Let's take a look at commonly used communication protocols to compare and make the right choice. You can use these protocols and standards to build IoT solutions for your needs.
The Internet of Things (IoT) presents a complex connectivity landscape, encompassing communication environments such as Ethernet, Wi-Fi, RFID, NFC (Near Field Communication), Zigbee, 6LoWPAN (IPv6 low-speed wireless version), Bluetooth, GSM, GPRS, GPS, 3G, and 4G networks. Each communication protocol has its own applicable scope. AMQP, JMS, and REST/HTTP all operate over Ethernet, while the COAP protocol is specifically designed for resource-constrained devices. DDS and MQTT, on the other hand, offer significantly greater compatibility.
In the internet age, the TCP/IP protocol has become the dominant protocol, and the current communication architecture of the Internet of Things (IoT) is built upon this traditional internet infrastructure.
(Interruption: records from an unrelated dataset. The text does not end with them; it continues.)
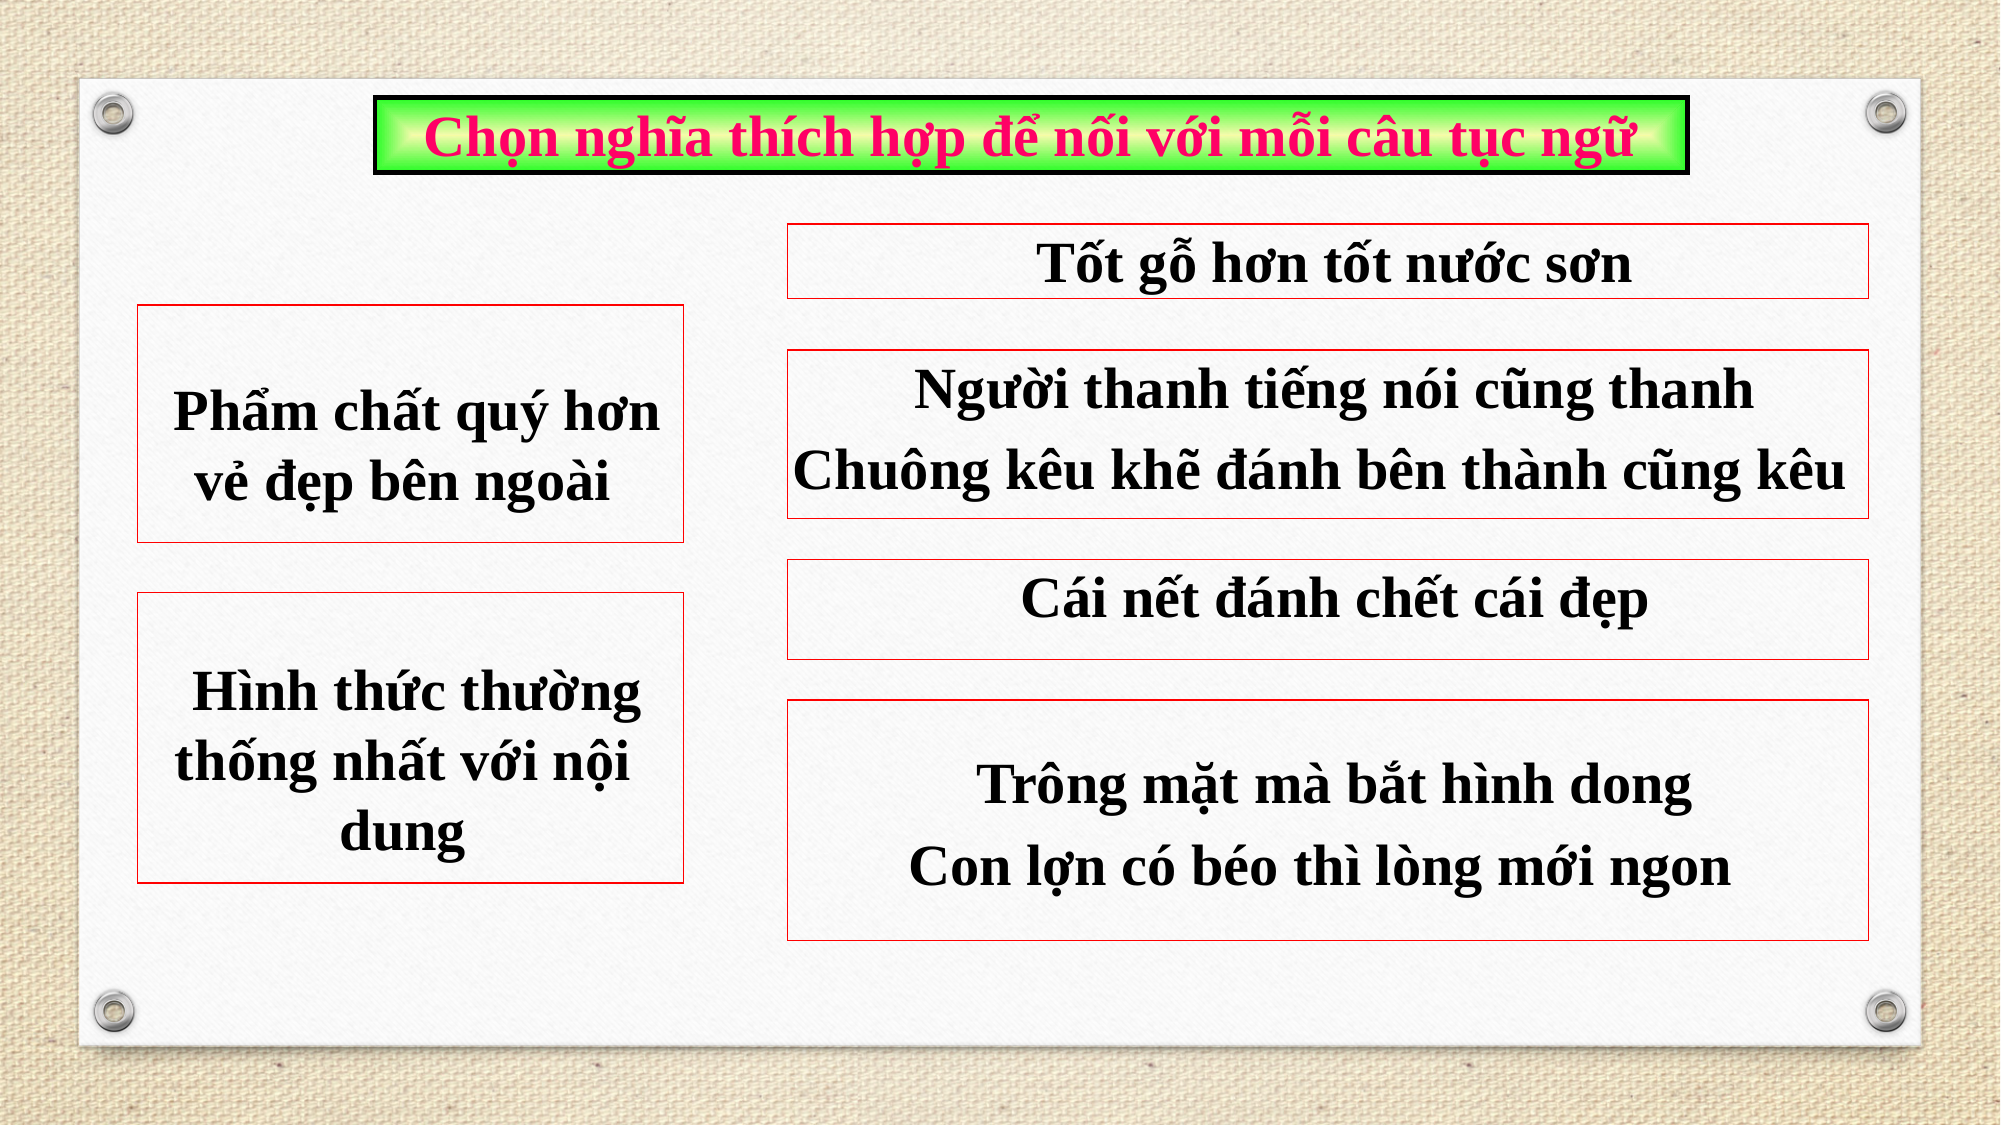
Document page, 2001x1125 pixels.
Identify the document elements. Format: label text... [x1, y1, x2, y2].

text_box Cái nết đánh chết cái đẹp [787, 559, 1869, 660]
picture [0, 0, 2001, 1125]
text_box Phẩm chất quý hơn vẻ đẹp bên ngoài [137, 305, 684, 543]
text_box [375, 0, 1750, 86]
text_box Chọn nghĩa thích hợp để nối với mỗi câu tục ngữ [375, 97, 1688, 173]
text_box Trông mặt mà bắt hình dong Con lợn có béo thì lòng mới ngon [787, 699, 1869, 941]
text_box Hình thức thường thống nhất với nội dung [137, 592, 684, 884]
text_box Tốt gỗ hơn tốt nước sơn [787, 223, 1869, 299]
text_box Người thanh tiếng nói cũng thanh Chuông kêu khẽ đánh bên thành cũng kêu [787, 349, 1869, 519]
Among current internet communication protocols, HTTP dominates due to its low development cost and high openness, leading many manufacturers to develop IoT systems based on HTTP. Even Google's Physic Web project aims to build IoT protocol standards on top of traditional web technologies.
The HTTP protocol is a typical client-server (CS) communication model, where the client initiates the connection to request XML or JSON data from the server. Originally designed for web browser browsing, it is widely used on PCs, mobile phones, tablets, and other devices, but it is not suitable for the Internet of Things (IoT) scenario. In the IoT context, it has three major drawbacks:
(1) Since the device must actively send data to the server, it is difficult to actively push data to the device. This is barely applicable for simple data collection scenarios, but for frequent operation scenarios, the only option is to push the device to actively pull data periodically, which greatly reduces the cost and real-time performance.
(2) Low security. The insecurity of the web is well known. HTTP is a plaintext protocol. In many IoT scenarios that require high security, the consequences would be unimaginable if a lot of security preparations (such as using HTTPS) are not made.
(3) Unlike user interaction terminals such as PCs and mobile phones, the devices in the Internet of Things scenario are diverse. For devices with very limited computing and storage resources, implementing the HTTP protocol and parsing XML/JSON data formats are impossible tasks.
The seven major communication protocols of IoT:
1. REST/HTTP (Loosely Coupled Service Call)
REST, or Representational State Delivery, is a communication style developed based on the HTTP protocol.